Copy out the entries word for word, from the start of the entries through the line that contains "février 2016", including both ends, and leave the pictures out of your answer.

■ ■ ■ ■ ■

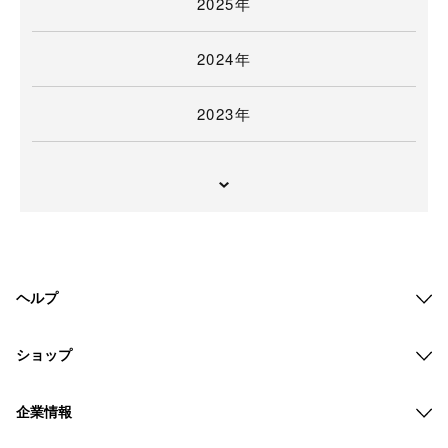
2025年
2024年
2023年
ヘルプ
ショップ
企業情報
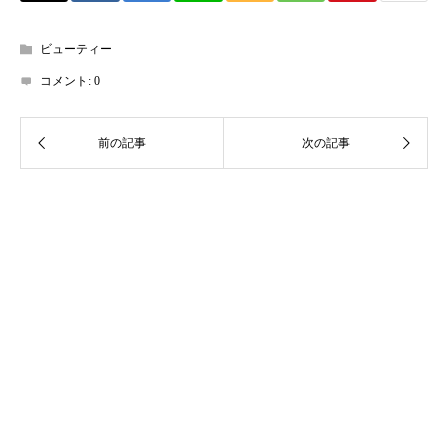
ビューティー
コメント:
0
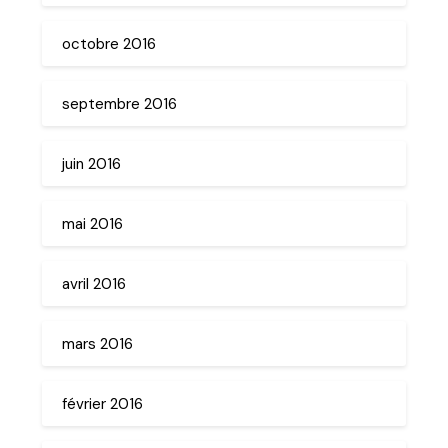
octobre 2016
septembre 2016
juin 2016
mai 2016
avril 2016
mars 2016
février 2016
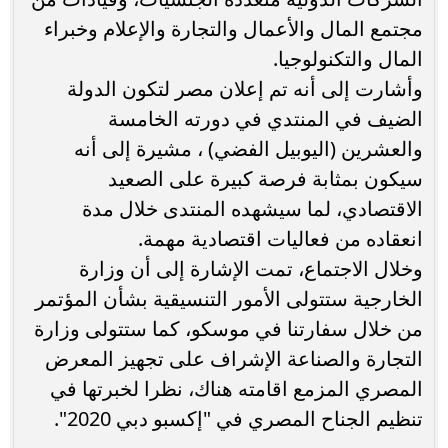
مجتمع المال والأعمال والتجارة والإعلام وخبراء
المال والتكنولوجيا.
وأشارت إلى أنه تم إعلان مصر لتكون الدولة
الضيف في المنتدي في دورته الخامسة
والعشرين (اليوبيل الفضي) ، مشيرة إلى أنه
سيكون بمثابة فرصة كبيرة على الصعيد
الاقتصادي، لما سيشهده المنتدى خلال مدة
انعقاده من فعاليات اقتصادية مهمة.
وخلال الاجتماع، تمت الإشارة إلى أن وزارة
الخارجية ستتولى الأمور التنسيقية بشأن المؤتمر
من خلال سفارتنا في موسكو، كما ستتولى وزارة
التجارة والصناعة الإشراف على تجهيز المعرض
المصري المزمع اقامته هناك، نظرا لخبرتها في
تنظيم الجناح المصري في "إكسبو دبي 2020".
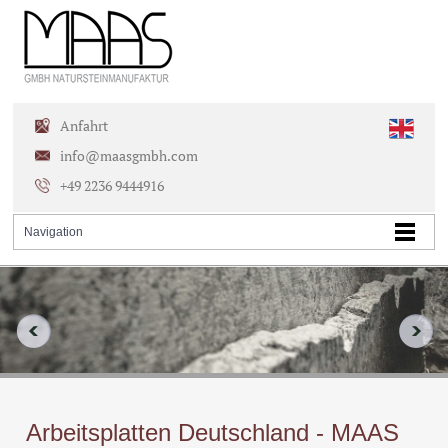
Anfahrt
info@maasgmbh.com
+49 2236 9444916
Arbeitsplatten Deutschland - MAAS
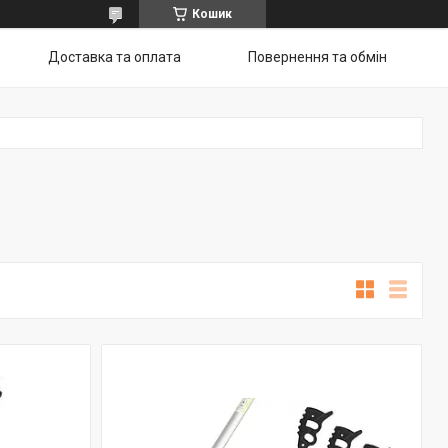
Кошик
Доставка та оплата
Повернення та обмін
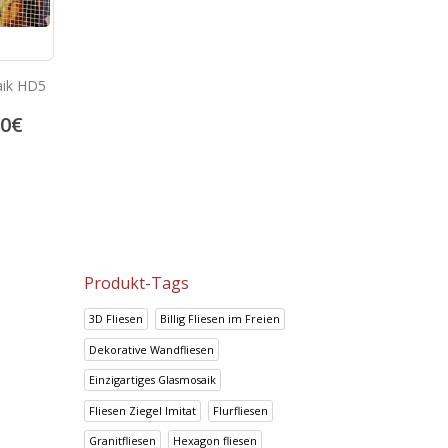
HD Glas-Mosaik-Fliesen
aik HD5
Einzigartige glasmosai
Europe
450.00
€
00
€
500.00
562.50
€
625.00
€
Produkt-Tags
3D Fliesen
Billig Fliesen im Freien
Dekorative Wandfliesen
Einzigartiges Glasmosaik
Fliesen Ziegel Imitat
Flurfliesen
Granitfliesen
Hexagon fliesen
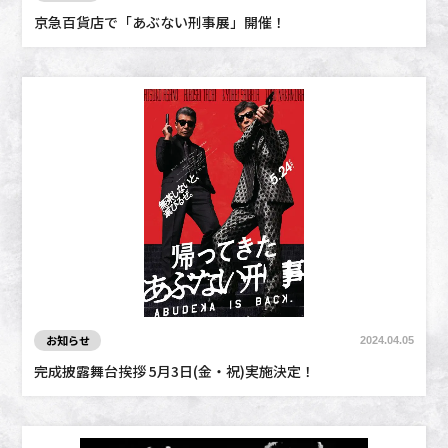
京急百貨店で「あぶない刑事展」開催！
お知らせ
2024.04.05
完成披露舞台挨拶 5月3日(金・祝)実施決定！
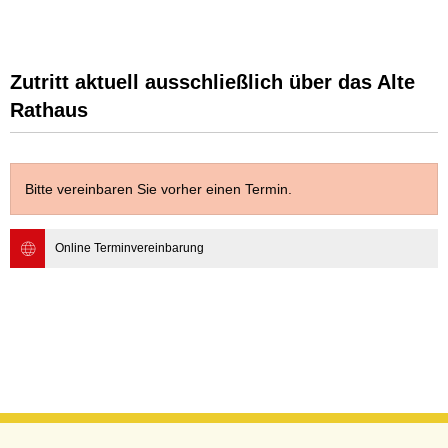
Zutritt aktuell ausschließlich über das Alte
Rathaus
Bitte vereinbaren Sie vorher einen Termin.
Online Terminvereinbarung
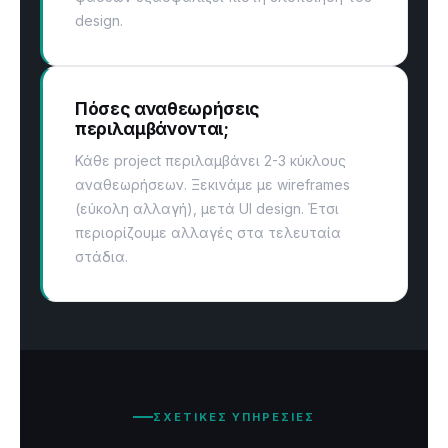
design.
Πόσες αναθεωρήσεις
περιλαμβάνονται;
Κάθε project περιλαμβάνει 2-3 κύκλους
αναθεωρήσεων. Ξεκινάμε με wireframes
(εύκολη αλλαγή), μετά UI design. Έτσι
περιορίζουμε αλλαγές στα τελευταία
στάδια.
ΣΧΕΤΙΚΕΣ ΥΠΗΡΕΣΙΕΣ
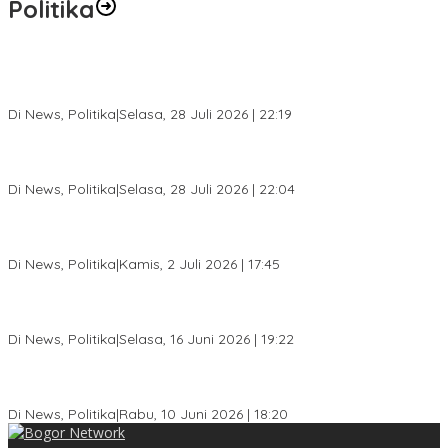
Politika
SC Musda XI Golkar Kota Bogor: Penolakan Bakal Calon Ketua
DPD Prematur, Pendaftaran Belum Dibuka
Di News, Politika
|
Selasa, 28 Juli 2026 | 22:19
Musda XI Partai Golkar Kota Bogor Digelar 31 Juli 2026,
Penjaringan Calon Ketua Resmi Dibuka
Di News, Politika
|
Selasa, 28 Juli 2026 | 22:04
Jelang Pemilu 2029, Bakesbangpol Kota Bogor Cetak Generasi
Muda Melek Politik dan Anti Hoaks
Di News, Politika
|
Kamis, 2 Juli 2026 | 17:45
Dewan Gerindra Desak Pemkot Bogor Cabut Surat Edaran
DTSEN, Dinilai Berpotensi Rugikan Warga Miskin
Di News, Politika
|
Selasa, 16 Juni 2026 | 19:22
KPU Kota Bogor Luncurkan Podcast Demokrasi, Dedie Rachim
Jadi Narasumber Perdana
Di News, Politika
|
Rabu, 10 Juni 2026 | 18:20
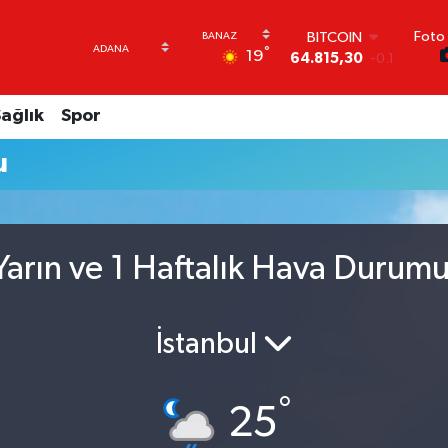
Foto 
BITCOIN
°
19
64.815,30
-0.1
DOLAR
47,7436
0.18
ağlık
Spor
EURO
55,2510
0.32
u
STERLİN
64,4811
0.38
GRAM ALTIN
6660.55
0
BİST100
arın ve 1 Haftalık Hava Durum
13.779
-14
İstanbul
°
25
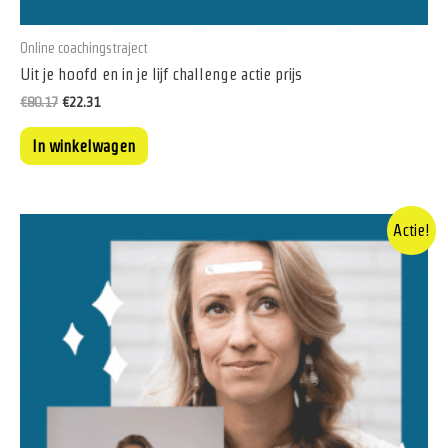
Online coachingstraject
Uit je hoofd en in je lijf challenge actie prijs
Oorspronkelijke
Huidige
€
80.17
€
22.31
prijs
prijs
was:
is:
In winkelwagen
€80.17.
€22.31.
Actie!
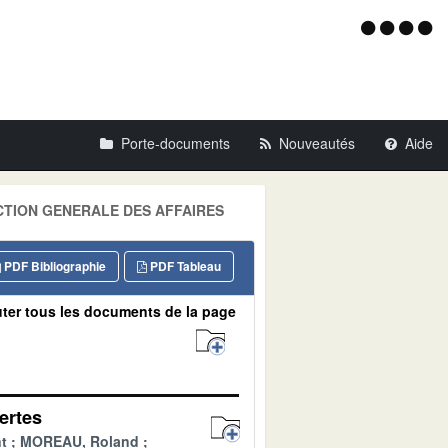
Menu
d'acce
Porte-documents
Nouveautés
Aide
NSPECTION GENERALE DES AFFAIRES
PDF Bibliographie
PDF Tableau
ter tous les documents de la page
ertes
t
MOREAU, Roland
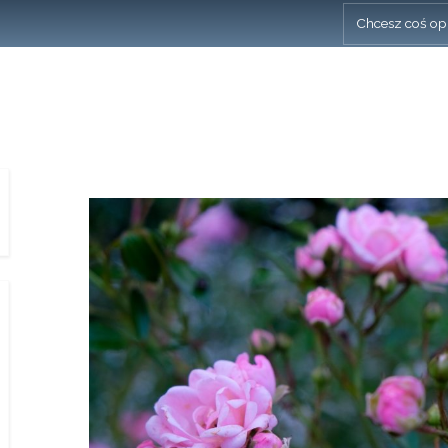
Chcesz coś op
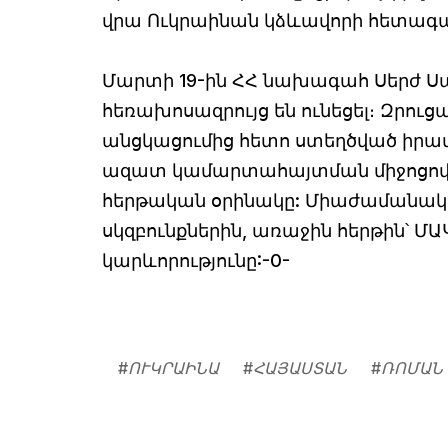
վրա Ուկրաինան կձևավորի հետագ
Մարտի 19-ին ՀՀ նախագահ Սերժ Ս
հեռախոսազրույց են ունեցել։ Զրու
անցկացումից հետո ստեղծված իրավ
ազատ կամարտահայտման միջոցով ժ
հերթական օրինակը: Միաժամանակ ըն
սկզբունքներին, առաջին հերթին՝ Մ
կարևորությունը:-0-
#
ՈՒԿՐԱԻՆԱ
#
ՀԱՅԱՍՏԱՆ
#
ՌՈՄԱՆ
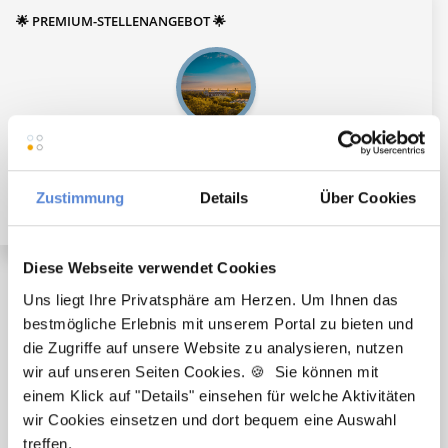
🌟 PREMIUM-STELLENANGEBOT 🌟
Angestellter Facharzt (m/w/d) in Voll- oder Teilzeit
ab sofort in Dortmund
Zustimmung
Details
Über Cookies
Diese Webseite verwendet Cookies
Uns liegt Ihre Privatsphäre am Herzen. Um Ihnen das
🌟 PREMIUM-STELLENANGEBOT 🌟
bestmögliche Erlebnis mit unserem Portal zu bieten und
die Zugriffe auf unsere Website zu analysieren, nutzen
wir auf unseren Seiten Cookies. 🍪 Sie können mit
einem Klick auf "Details" einsehen für welche Aktivitäten
wir Cookies einsetzen und dort bequem eine Auswahl
Angestellter Facharzt (m/w/d) in Voll- oder Teilzeit
treffen.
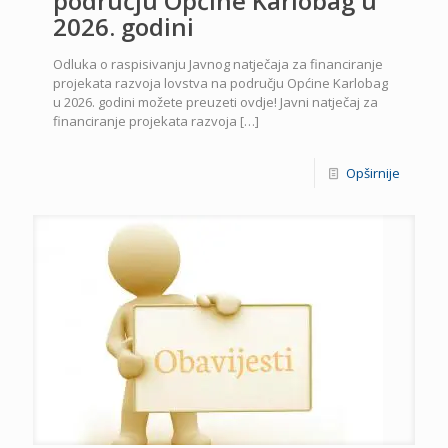
području Općine Karlobag u
2026. godini
Odluka o raspisivanju Javnog natječaja za financiranje
projekata razvoja lovstva na području Općine Karlobag
u 2026. godini možete preuzeti ovdje! Javni natječaj za
financiranje projekata razvoja
[…]
Opširnije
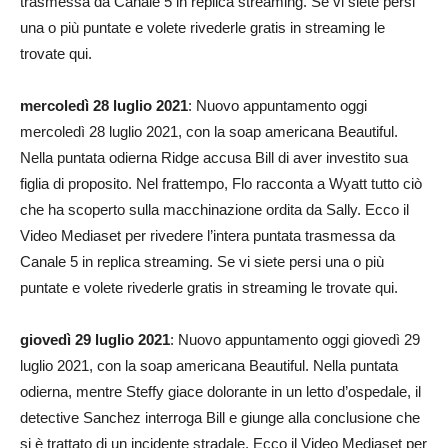
trasmessa da Canale 5 in replica streaming. Se vi siete persi
una o più puntate e volete rivederle gratis in streaming le
trovate qui.
mercoledì 28 luglio 2021
: Nuovo appuntamento oggi
mercoledì 28 luglio 2021, con la soap americana Beautiful.
Nella puntata odierna Ridge accusa Bill di aver investito sua
figlia di proposito. Nel frattempo, Flo racconta a Wyatt tutto ciò
che ha scoperto sulla macchinazione ordita da Sally. Ecco il
Video Mediaset per rivedere l’intera puntata trasmessa da
Canale 5 in replica streaming. Se vi siete persi una o più
puntate e volete rivederle gratis in streaming le trovate qui.
giovedì 29 luglio 2021
: Nuovo appuntamento oggi giovedì 29
luglio 2021, con la soap americana Beautiful. Nella puntata
odierna, mentre Steffy giace dolorante in un letto d’ospedale, il
detective Sanchez interroga Bill e giunge alla conclusione che
si è trattato di un incidente stradale. Ecco il Video Mediaset per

■ ■ ■ ■ ■

| RESULT OF THE TASK |
2025年
2024年
2023年
ヘルプ
ショップ
企業情報
ビューティー
コメント:
0
octobre 2016
septembre 2016
juin 2016
mai 2016
avril 2016
mars 2016
février 2016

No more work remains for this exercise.